7 Surprising Facts About Charter Schools
Charter schools made their first appearance in St. Paul, Minnesota, in 1992, and just five years later, Nevada passed its charter school legislation as part of the State Educational Reform Act of 1997. Since that time, the charter school movement has exploded nationally and is gaining traction statewide, with the state’s 46 charter schools reporting a student enrollment of more than 46,000 students. That means nearly 10% of Nevada’s 475,000+ students are enrolled in charter schools, and many Nevadans would be surprised to know how these schools really operate. Here are seven surprising facts you may not know.
1. Are separate from the school district. Although a charter school may be located within the boundaries of a local school district, it is a separate entity. Some districts may actually authorize (or sponsor) charter schools in their area, but these schools are still independent and have the ability to create their own policies and procedures.

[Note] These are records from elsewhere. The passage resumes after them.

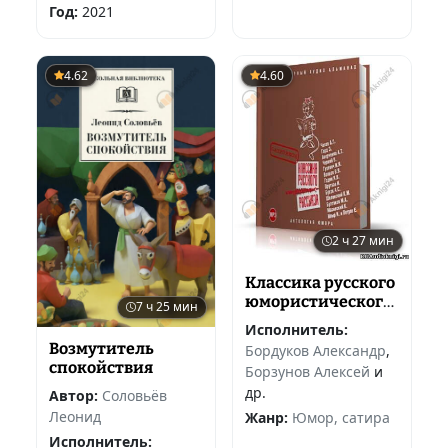
Год:
2021
4.62
4.60
2 ч 27 мин
Классика русского
юмористического
7 ч 25 мин
рассказа.
Исполнитель:
Сатирикон
Возмутитель
Бордуков Александр
,
спокойствия
Борзунов Алексей
и
др.
Автор:
Соловьёв
Леонид
Жанр:
Юмор, сатира
Исполнитель:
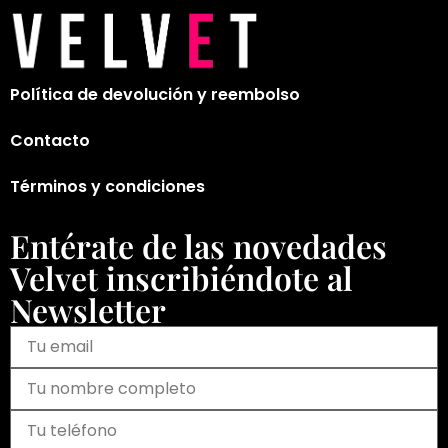
Política de devolución y reembolso
Contacto
Términos y condiciones
Entérate de las novedades
Velvet inscribiéndote al
Newsletter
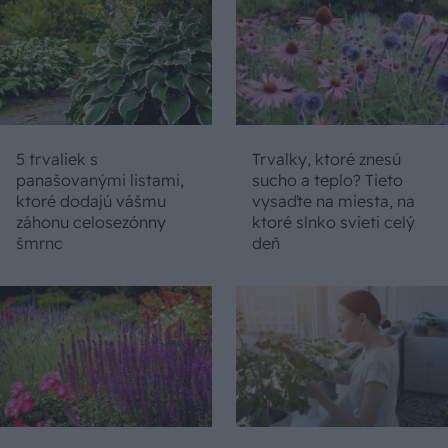
5 trvaliek s
Trvalky, ktoré znesú
panašovanými listami,
sucho a teplo? Tieto
ktoré dodajú vášmu
vysaďte na miesta, na
záhonu celosezónny
ktoré slnko svieti celý
šmrnc
deň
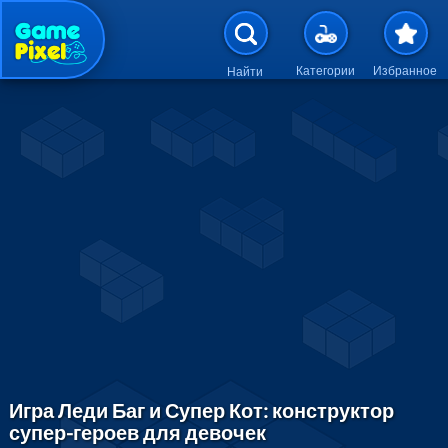
Перейти к основному содержан
Категории
Избранное
Найти
Игра Леди Баг и Супер Кот: конструктор
супер-героев для девочек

2. Are free to attend. Public charter schools are by definition tuition-free schools — just like public schools. The difference between the two is that rather than accepting all students, public charter schools often have a waitlist that involves a lottery for new student enrollment.

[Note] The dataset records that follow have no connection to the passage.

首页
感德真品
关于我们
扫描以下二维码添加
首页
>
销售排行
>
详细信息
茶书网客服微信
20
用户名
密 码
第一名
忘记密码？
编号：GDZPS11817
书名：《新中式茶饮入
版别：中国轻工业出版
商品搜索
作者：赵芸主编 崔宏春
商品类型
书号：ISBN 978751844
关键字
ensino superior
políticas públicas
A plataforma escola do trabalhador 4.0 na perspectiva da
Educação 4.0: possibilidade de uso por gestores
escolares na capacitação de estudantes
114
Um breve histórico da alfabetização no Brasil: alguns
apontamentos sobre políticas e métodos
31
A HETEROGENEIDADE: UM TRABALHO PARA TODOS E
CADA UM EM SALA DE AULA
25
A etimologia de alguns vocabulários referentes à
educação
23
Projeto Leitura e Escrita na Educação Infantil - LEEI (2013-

3. Offer specific educational models. Public charter schools offer a variety of educational models, with focuses that range from leadership skills to college readiness to career and technical education. This allows these schools to explore what works best and stay focused on providing that model to the community.
4. Have a governing body. A public charter school has its own board of trustees that make up the school’s governing body, which is responsible for important decisions made about the school.

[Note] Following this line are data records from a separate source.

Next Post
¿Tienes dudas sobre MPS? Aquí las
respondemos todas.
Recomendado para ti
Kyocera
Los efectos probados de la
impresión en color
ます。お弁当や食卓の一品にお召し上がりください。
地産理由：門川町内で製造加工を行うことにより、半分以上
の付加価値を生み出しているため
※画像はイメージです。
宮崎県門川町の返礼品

5. Have specific sponsorship terms. The term of sponsorship in a charter school contract varies from state to state; in Nevada, the term is six years. After six years, the school must submit for renewal and show progress toward meeting financial, operational, and academic benchmarks.
6. Can be closed for poor performance. It’s true — public charter schools that are not meeting their benchmarks can be shut down. This means that charter schools are held accountable for their performance and, as a result, take it very seriously.
7. Are solely responsible for facility costs. Public charter schools do not receive facility funding in Nevada. This means that they spend about 10% of their state funds (on average) to cover the cost of leasing or paying a mortgage on a facility.
The public must embrace learning more about charter schools, including how they operate and what is offered in their community. The freedom and flexibility afforded to charter schools must be protected, and at the same time, we must continue to hold these schools highly accountable for delivering increased student achievement.